**Data extracts:**
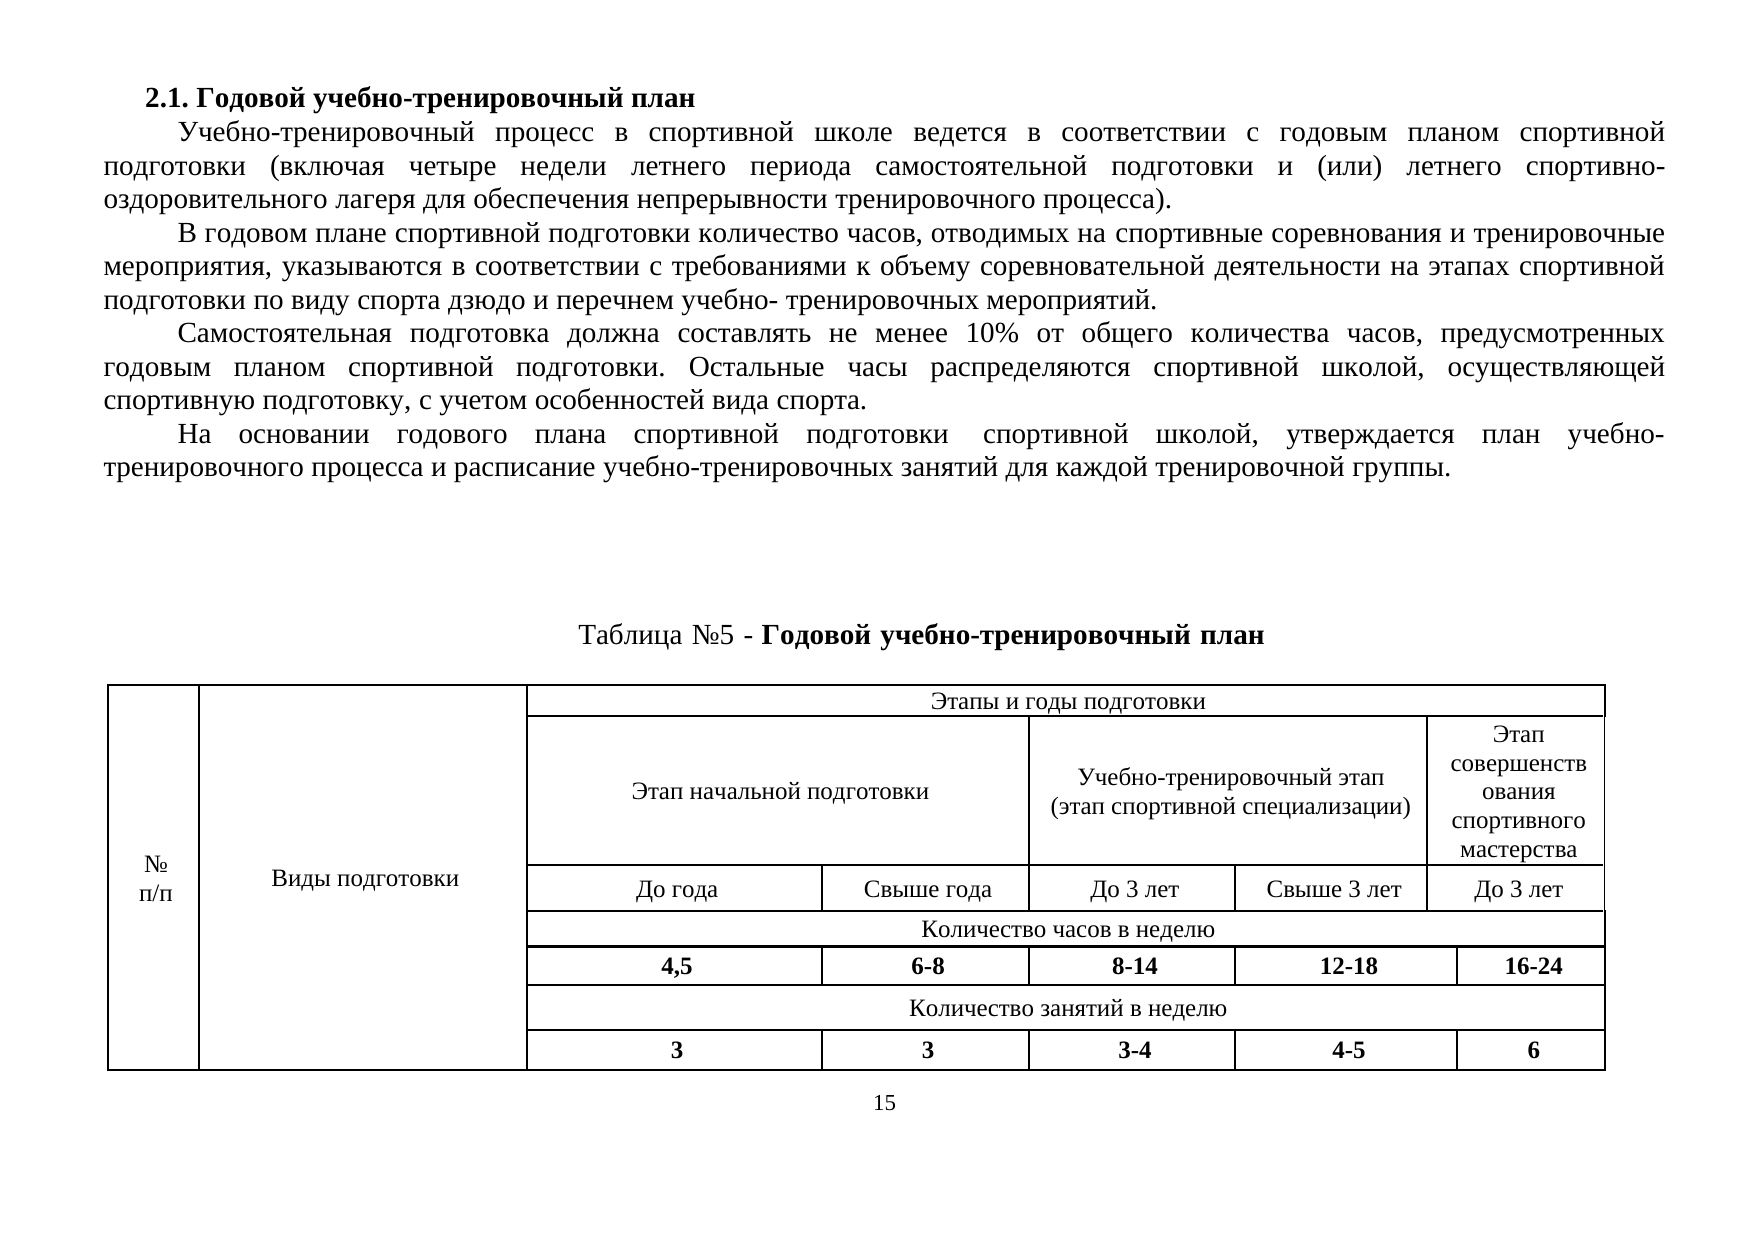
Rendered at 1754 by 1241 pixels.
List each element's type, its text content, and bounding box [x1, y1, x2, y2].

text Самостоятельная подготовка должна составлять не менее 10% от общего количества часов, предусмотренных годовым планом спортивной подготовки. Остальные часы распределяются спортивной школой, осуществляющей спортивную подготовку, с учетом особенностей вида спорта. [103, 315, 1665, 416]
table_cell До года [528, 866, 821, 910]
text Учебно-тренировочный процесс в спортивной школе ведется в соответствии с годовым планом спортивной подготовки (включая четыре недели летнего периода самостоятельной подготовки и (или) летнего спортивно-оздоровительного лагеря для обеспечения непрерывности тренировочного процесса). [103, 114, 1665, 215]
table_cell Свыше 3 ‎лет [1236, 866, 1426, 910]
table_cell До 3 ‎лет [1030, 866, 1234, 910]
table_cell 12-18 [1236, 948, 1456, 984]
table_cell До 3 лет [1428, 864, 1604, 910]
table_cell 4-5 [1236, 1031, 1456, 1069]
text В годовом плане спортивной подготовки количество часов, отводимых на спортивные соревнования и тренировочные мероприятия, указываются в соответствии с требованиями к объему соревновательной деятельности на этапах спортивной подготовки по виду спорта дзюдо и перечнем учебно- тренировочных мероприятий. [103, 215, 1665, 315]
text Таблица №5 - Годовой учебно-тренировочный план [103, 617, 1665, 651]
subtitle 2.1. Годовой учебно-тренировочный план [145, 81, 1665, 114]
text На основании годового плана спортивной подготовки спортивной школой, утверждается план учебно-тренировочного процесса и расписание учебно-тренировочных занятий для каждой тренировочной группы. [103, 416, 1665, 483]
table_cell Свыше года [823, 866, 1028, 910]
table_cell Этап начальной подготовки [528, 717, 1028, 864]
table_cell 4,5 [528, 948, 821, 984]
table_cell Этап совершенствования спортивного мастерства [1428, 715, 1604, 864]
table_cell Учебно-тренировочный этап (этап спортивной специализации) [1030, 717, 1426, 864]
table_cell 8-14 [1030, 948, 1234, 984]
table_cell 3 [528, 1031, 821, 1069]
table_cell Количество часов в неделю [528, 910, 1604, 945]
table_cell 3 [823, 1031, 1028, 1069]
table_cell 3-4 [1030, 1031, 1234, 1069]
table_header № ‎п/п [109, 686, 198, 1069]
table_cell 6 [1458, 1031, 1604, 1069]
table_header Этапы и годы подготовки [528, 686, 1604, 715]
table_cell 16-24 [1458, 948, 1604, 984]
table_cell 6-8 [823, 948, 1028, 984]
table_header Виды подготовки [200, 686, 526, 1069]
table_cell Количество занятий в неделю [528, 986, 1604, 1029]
==
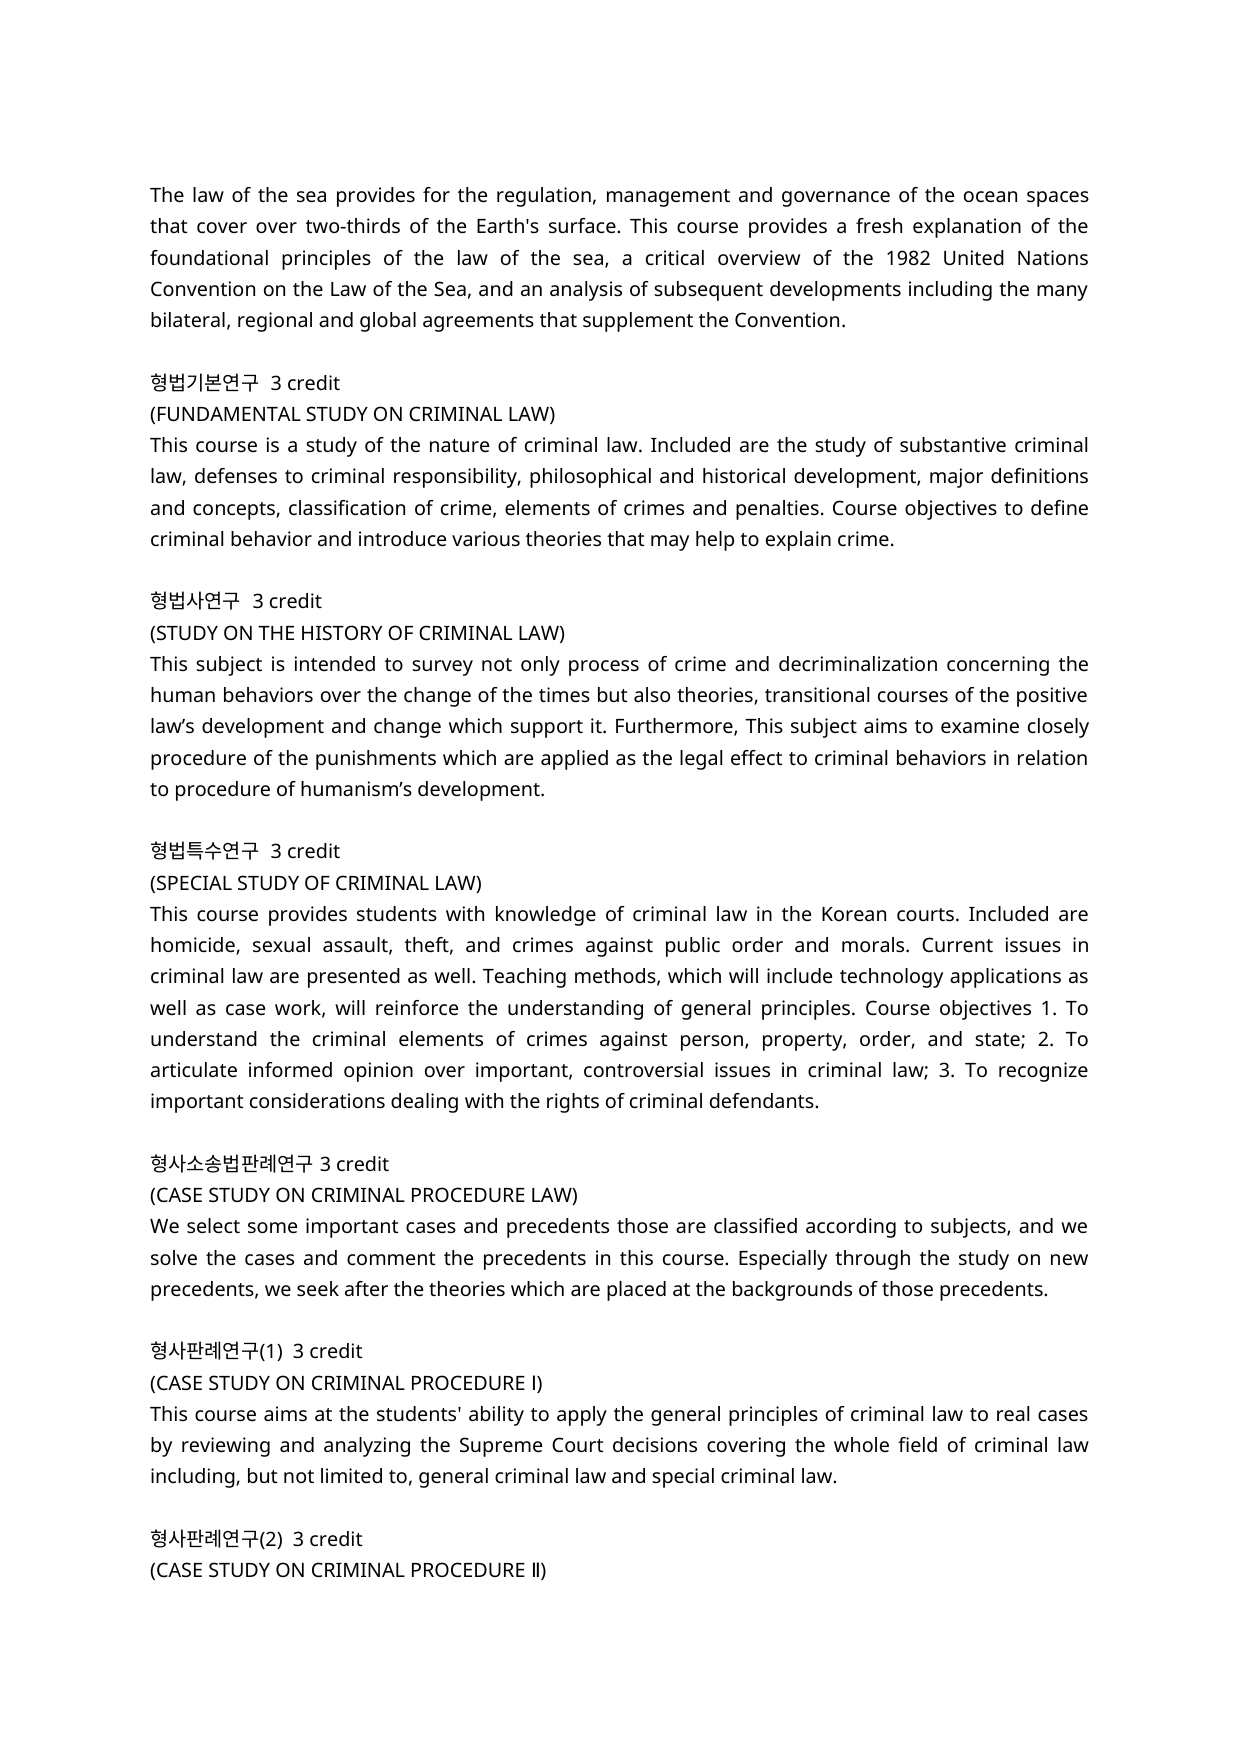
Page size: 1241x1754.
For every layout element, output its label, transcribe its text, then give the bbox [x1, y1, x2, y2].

**Directions for this task:**
Within the listing above, extract exactly the lines from the line with "Page size: 1241x1754." to the line with "For every layout", the two named lines included, and no others.

**Your solution:**
Page size: 1241x1754.
For every layout element, output its label, transcribe its text, then give the bbox [x1, y1, x2, y2].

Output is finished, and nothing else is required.